Mattingly founded the Bucs over 30 years ago and has been at the helm until this offseason, when his health forced him to hand the reigns off to former Oilers GM Shawn Maltby. To think of all the players who have worn Bucs Black & Gold under his leadership is staggering. This man has helped hundreds of players chase their dream, and more than a few actually catch it. Mattingly hasn’t just made an impact on Anchorage, or Alaska, or the ABL, but the game of baseball as a whole, at every level up to and including the highest level, and he’s done it by touching the lives of young players at a pivotal time in their lives.
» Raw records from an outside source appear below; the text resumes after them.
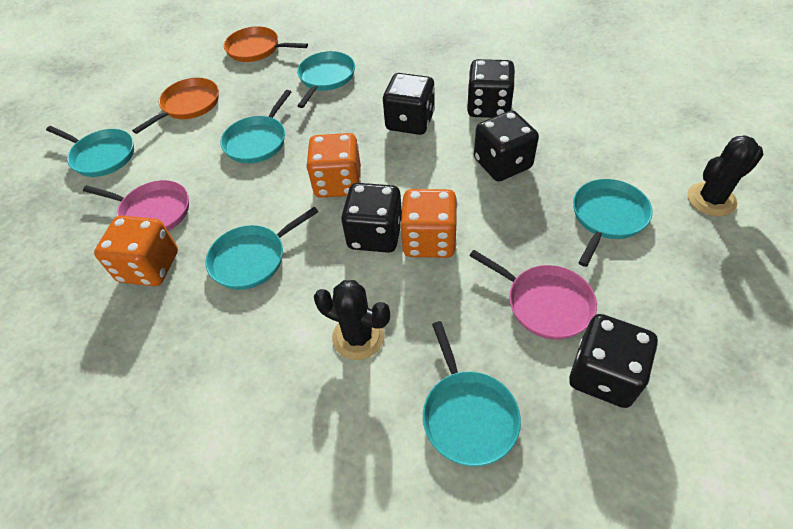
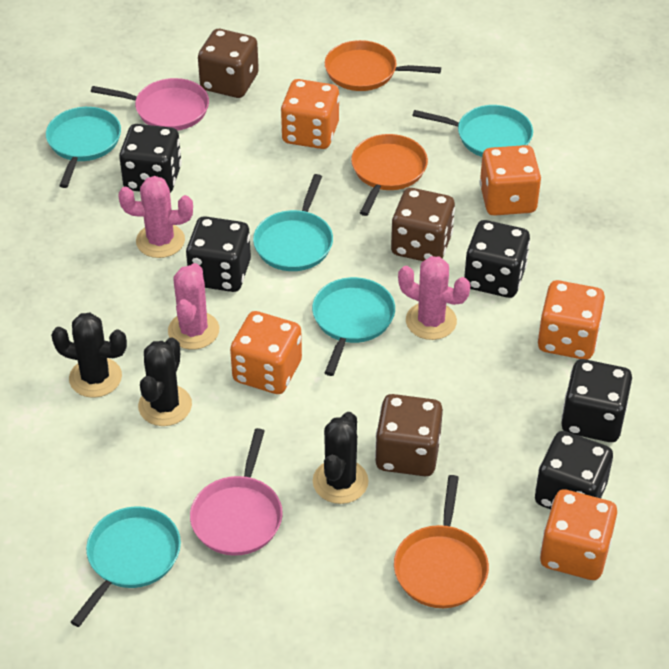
black cactus: 2 -> 3
brown dice: 0 -> 3
orange dice: 3 -> 5
orange pan: 2 -> 3
pink cactus: 0 -> 3
turquoise pan: 6 -> 5

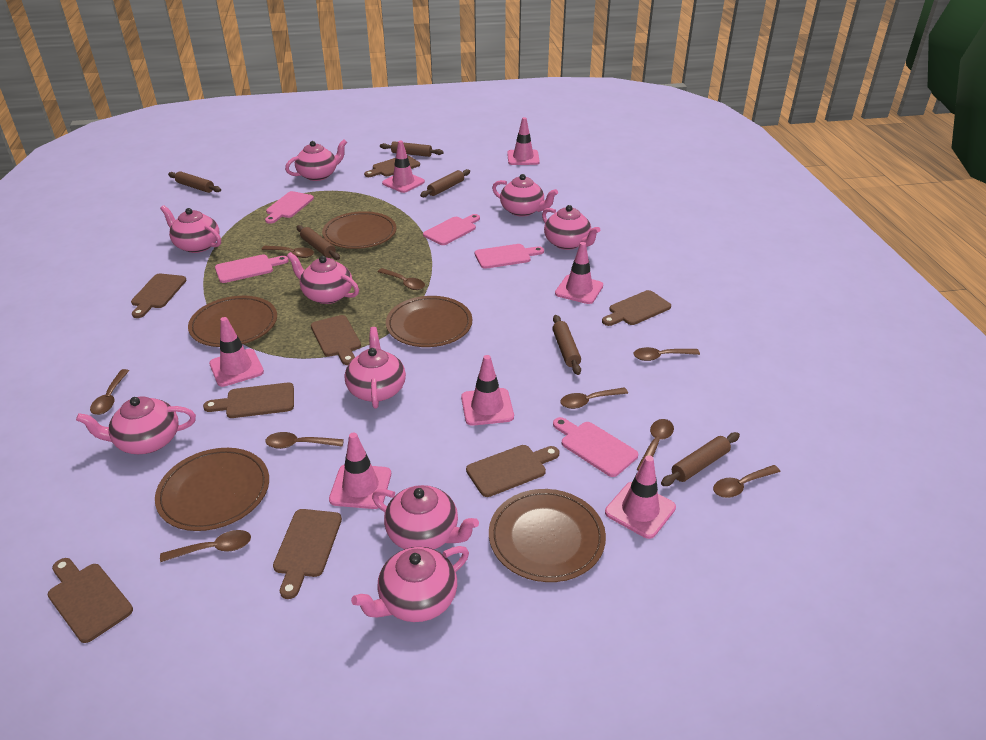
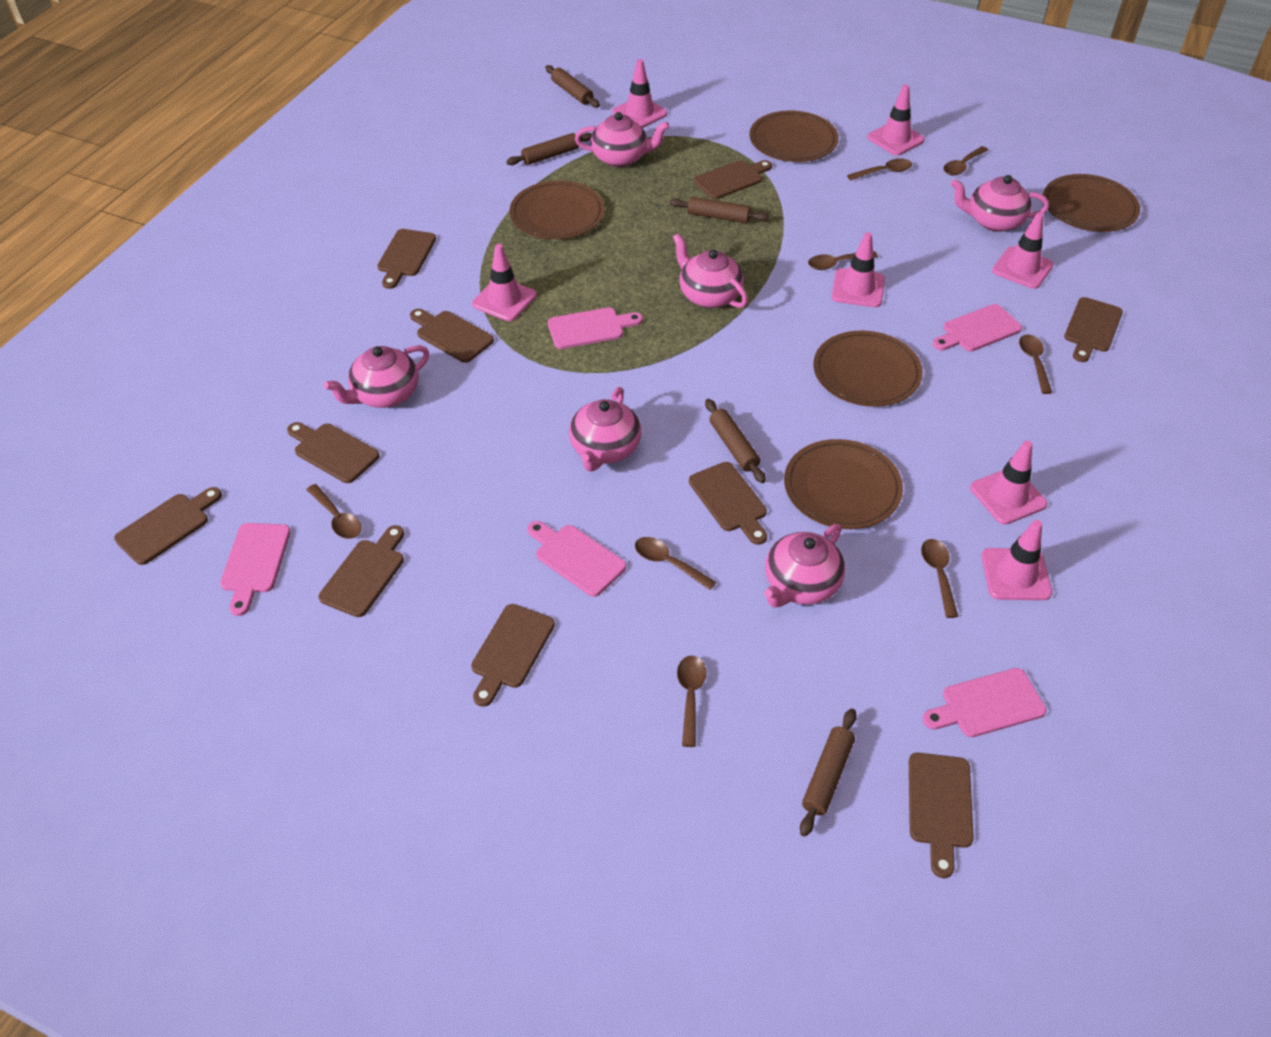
brown cutting board: 8 -> 10
brown rolling pin: 6 -> 5
brown spoon: 9 -> 8
pink teapot: 9 -> 6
Obviously the prognosis for Mattingly must not be stellar or else all of this wouldn’t be happening. But this is the farthest thing from a premature eulogy anyone could write. If there’s one thing the man has a reputation for, it’s for being a fighter. If he’s set his sights on something, he’s found a way to make it happen. As the story goes, the Bucs weren’t exactly welcomed with open arms when they got into the Alaska baseball scene, but that didn’t stop DM the GM. And as many of you probably know, this isn’t his first bout with health problems, and he’s managed to keep on going throughout the years despite all of it. What’s kept him going? I don’t think anyone gets rich in this league. The only thing I can think of is love of the game. This league has plenty of big personalities, so I don’t mean to slight anyone else, but Mattingly’s battles have been nothing short of legendary. On top of all that, I know he’s got a lot of people in his corner who are pulling for him right now, and I’d be honored to be considered one of them.